# Probleme mit Com 1 und digifas Servo



## mitchih (11 Juli 2010)

Hallo,

ich habe einen Digifas Servo (Seidel) diesen muss ich parametrieren. Jetzt habe ich folgendes Phänomen für welches ich gerne eine Lösung hätte.

Mit dem Kabel und Win 98 komme ich ohne Probleme auf den Antrieb
Bei Win XP gehts mit meinem Dell Latitude aber nicht mit meinem Field PG, da bekomme ich keine Verbindung bzw. die Verbindung schenint langsam zu sein, als wenn die Schnittstelle noch belegt ist.
Habe noch ein anderes Field PG Probiert, gleiches Phänomen

Hat jemand eine Idee wie ich rausfinden kann wo das Problem liegt


----------



## georg_demmler (11 Juli 2010)

Hallo,

was mir so auf die Schnelle einfällt - sind denn die Anschlußeinstellung für die COM-Schnittstelle gleich. Baudrate, Datenbits usw.

Findet man unter Systemsteuerung - System - Hardware - Gerätemanager und dort unter Anschlüsse (LPT, COM). Gibt bestimmt auch einen DOS-Befehl zum Einstellen - nämlich mode. 

Viel Spass

GD


----------



## mitchih (11 Juli 2010)

Danke für den Tipp,
das hatte ich aber schon kontrolliert, ist bei allen Rechnern gleich eingestellt.
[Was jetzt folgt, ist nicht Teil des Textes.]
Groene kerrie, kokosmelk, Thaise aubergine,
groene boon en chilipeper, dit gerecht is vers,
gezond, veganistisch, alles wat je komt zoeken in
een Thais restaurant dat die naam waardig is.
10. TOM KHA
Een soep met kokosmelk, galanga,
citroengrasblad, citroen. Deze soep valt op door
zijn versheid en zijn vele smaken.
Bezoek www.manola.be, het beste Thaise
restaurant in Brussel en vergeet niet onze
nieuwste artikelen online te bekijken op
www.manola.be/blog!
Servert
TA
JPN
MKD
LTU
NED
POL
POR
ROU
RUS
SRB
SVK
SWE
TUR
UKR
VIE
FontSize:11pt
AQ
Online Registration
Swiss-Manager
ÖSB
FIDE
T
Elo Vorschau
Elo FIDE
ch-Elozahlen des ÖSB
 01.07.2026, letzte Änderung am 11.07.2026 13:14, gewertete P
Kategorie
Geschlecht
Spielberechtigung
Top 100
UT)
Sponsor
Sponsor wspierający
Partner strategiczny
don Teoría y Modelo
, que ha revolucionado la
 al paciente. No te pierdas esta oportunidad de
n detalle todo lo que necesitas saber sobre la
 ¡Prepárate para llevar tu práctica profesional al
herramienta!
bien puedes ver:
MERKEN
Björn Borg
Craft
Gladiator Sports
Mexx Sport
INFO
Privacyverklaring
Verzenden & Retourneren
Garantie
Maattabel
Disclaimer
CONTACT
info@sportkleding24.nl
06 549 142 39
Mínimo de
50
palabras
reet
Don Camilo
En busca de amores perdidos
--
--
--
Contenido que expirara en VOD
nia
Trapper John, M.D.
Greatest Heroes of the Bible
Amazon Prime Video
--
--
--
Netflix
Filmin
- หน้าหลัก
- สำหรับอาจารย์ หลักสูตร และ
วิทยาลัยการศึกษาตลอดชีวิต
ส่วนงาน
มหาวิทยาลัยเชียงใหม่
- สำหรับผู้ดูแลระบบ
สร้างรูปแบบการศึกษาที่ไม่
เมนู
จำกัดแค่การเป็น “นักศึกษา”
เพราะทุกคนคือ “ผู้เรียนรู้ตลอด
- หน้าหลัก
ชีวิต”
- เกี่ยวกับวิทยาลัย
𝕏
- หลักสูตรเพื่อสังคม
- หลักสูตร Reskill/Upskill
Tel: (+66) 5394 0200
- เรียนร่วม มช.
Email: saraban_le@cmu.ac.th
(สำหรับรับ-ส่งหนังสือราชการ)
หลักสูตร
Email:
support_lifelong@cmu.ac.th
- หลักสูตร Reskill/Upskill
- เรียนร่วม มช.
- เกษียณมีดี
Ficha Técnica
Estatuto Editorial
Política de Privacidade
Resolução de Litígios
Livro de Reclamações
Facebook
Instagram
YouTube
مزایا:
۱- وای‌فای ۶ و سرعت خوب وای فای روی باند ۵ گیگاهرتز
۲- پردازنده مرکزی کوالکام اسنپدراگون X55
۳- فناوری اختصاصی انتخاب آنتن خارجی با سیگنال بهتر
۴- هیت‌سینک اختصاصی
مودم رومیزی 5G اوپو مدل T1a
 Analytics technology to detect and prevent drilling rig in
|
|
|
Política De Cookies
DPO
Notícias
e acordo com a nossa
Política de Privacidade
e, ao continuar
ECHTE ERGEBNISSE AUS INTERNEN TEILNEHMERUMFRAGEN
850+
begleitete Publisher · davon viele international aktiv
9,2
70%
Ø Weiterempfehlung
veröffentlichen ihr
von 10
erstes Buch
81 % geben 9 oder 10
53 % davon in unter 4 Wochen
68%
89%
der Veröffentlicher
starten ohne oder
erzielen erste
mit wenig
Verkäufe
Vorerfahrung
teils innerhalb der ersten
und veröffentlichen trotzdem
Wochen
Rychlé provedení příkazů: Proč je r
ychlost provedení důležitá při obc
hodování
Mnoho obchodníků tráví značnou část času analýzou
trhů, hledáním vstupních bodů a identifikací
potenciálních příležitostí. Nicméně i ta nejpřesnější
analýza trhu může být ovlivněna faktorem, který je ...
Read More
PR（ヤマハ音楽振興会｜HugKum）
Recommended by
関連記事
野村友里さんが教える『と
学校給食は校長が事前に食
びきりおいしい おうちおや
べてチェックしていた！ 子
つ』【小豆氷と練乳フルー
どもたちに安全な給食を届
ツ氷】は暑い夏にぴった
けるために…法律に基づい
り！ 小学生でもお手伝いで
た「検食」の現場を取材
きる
Ich vermute aber eher das die Schnittstelle irgendwie blockiert wird.


----------



## SW-Mech (12 Juli 2010)

Hallo,

Das Orginal-Programmierkabel für den Digifas-Regler hat ein Netzteil  dran. Ich nehme aber an, du verwendest dieses Orginalkabel.



mitchih schrieb:


> Ich vermute aber eher das die Schnittstelle irgendwie blockiert wird.



Das denke ich auch. Damals auf Windows 2000 gab's den Kithara-DOS-Enabler. Diese Software macht, dass auch DOS-Programme direkt auf die Hardware zugreifen kann.
Diesen DOS-Enabler bekommst du hier: http://www.kithara.de/de/download.html

Vielleicht funktionierts ja damit.
Gruss SW-Mech


----------



## akkuencue (14 Juli 2016)

Hallo !
Ich möchte eine serielle PC Verbindung für Digifas 7200 selber machen.
Ich würde Ihnen sehr dankbar, wenn Sie Bauanleitungen zusenden würden.
Mit freundlichen Grüssen


----------



## SW-Mech (18 Juli 2016)

Hallo

Etwas findest du hier
Im Kapitel I-7/I-8 (PDF-Seite 10) sind die Schnittstellenkabel beschrieben.
Allerdings wird du nach dem nur das Kabel für die LPT-Schnittstelle nachbauen können.

Gruss SW-Mech


----------



## akkuencue (18 Juli 2016)

Hallo !
Ich danke dir herzlich.
Ich brauche Digifas _PC Verbindung für COM Port nicht für LPT
wenn du so findest, melde dich bitte
Grüsse


----------